After closing for renovations for three years, the Theatre du Chatelet reopened its doors with the spectacle An American in Parisa musical inspired by a 1951 film of the same name. It’s the same theatre where the production, which has won awards including four Tony Awards, three outer critics circle awards, and a Drama League award, made its stage debut in 2014. 

On the day we caught the performance, Nathan Madden, who was an understudy in the Broadway play, starred as Jerry Mulligan, an American GI who remains in Paris after the Second World War to fulfill his dreams as a painter.

The musical is centered around the antics of Jerry and his two friends, war veteran Adam Hochberg (Zachary Prince) and French aristocrat Henri Baurel (Michael Burrell), who also pursue their dreams as artists. Unbeknownst to them, they all have fallen for the same muse: shop assistant, Lise Dassin, played by Kristen McGritty.

Lise is Henri’s girlfriend, but she is not in love with him. The aspiring dancer goes to a ballet audition where both Adam, the ballet’s music composer, and Jerry, the sketch artist for the day, take a liking to her. It’s love at first dance. Later, Jerry visits the Galeries Lafayette where Lise works and literally makes a song and dance about how much he loves her. He persuades her to meet him at the Seine that night, and after that, they meet every day for one hour, at the same place, where he draws her.

The whole other woman on the side is Milo Davenport, played by Emily Ferranti, who is very fond of Jerry. Milo is a wealthy American woman who thinks she can buy Jerry’s love. She funds the ballet that Lise is dancing in and allows Jerry to create the artwork, unaware that he is head over heels in love with Lise. 

The wonderful ballet dancing, hat tip to Christopher Weldon, is tied together with a projector background, and the fast-changing of the set on wheels is what stands out about the production. Theatregoers will really get the sense they are in different parts of Paris. It’s live theatre and yet the set changes happened so frequently and smoothly, it feels as though you’re watching television.

Madden told Dance Informa of the process,“I feel like it is everything you want a musical to be. The difference lies in there not being a separated dance chorus, and then a vocal chorus, or even stage hands and costumes moving around the set pieces. Nope. It’s all us. It’s all us.”

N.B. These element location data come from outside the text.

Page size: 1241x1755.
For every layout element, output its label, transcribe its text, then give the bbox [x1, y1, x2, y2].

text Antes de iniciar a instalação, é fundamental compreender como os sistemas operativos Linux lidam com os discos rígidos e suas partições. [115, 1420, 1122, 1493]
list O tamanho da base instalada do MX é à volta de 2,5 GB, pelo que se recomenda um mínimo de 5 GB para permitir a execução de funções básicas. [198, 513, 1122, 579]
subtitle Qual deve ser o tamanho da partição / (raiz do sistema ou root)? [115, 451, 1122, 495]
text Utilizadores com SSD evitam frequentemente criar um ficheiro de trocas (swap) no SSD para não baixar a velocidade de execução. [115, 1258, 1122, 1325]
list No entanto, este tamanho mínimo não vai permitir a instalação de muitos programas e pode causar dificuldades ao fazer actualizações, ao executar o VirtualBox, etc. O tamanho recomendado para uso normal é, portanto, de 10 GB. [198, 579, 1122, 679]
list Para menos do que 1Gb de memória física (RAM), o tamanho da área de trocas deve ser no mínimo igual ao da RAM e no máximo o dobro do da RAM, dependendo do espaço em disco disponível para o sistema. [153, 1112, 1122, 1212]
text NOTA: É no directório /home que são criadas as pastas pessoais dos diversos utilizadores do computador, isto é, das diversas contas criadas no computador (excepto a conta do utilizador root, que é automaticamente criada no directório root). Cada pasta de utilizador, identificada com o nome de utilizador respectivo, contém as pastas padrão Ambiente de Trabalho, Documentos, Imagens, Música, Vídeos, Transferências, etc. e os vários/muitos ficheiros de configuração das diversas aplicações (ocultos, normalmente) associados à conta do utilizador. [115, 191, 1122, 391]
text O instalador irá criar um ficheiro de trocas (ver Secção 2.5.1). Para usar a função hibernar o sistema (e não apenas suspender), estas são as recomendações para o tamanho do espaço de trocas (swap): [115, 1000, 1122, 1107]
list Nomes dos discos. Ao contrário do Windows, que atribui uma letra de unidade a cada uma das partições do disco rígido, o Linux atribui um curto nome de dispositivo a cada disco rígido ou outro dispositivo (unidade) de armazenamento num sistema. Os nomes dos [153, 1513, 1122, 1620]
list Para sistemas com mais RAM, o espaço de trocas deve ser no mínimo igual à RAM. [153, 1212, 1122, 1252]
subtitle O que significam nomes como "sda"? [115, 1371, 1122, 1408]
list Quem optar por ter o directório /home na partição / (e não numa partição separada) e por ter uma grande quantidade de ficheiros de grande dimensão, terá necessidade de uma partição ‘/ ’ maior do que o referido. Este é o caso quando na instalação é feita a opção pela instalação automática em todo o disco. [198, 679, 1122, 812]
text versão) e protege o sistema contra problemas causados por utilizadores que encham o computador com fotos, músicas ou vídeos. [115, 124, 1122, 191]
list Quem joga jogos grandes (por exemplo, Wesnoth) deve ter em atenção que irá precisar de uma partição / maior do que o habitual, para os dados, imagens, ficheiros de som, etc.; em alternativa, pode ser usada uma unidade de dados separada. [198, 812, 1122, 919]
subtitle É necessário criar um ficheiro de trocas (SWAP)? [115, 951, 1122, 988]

And they deliver. The orgasmic moment for me was when we peered into Henri’s fantasy world. He starts off dancing clumsily in a bar when, all of a sudden, the set changes and we get taken into a marvelous performance of show girls holding white feathers and guys dressed in tuxedos, to give us the impression he is thinking big and will become a star. When the song comes to an end, boom, a quick set change transports us back to the bar.

The George Gershwin heady musical is an amazing treat. The show will run at the Theatre du Chatelet through the 1st of January 2020.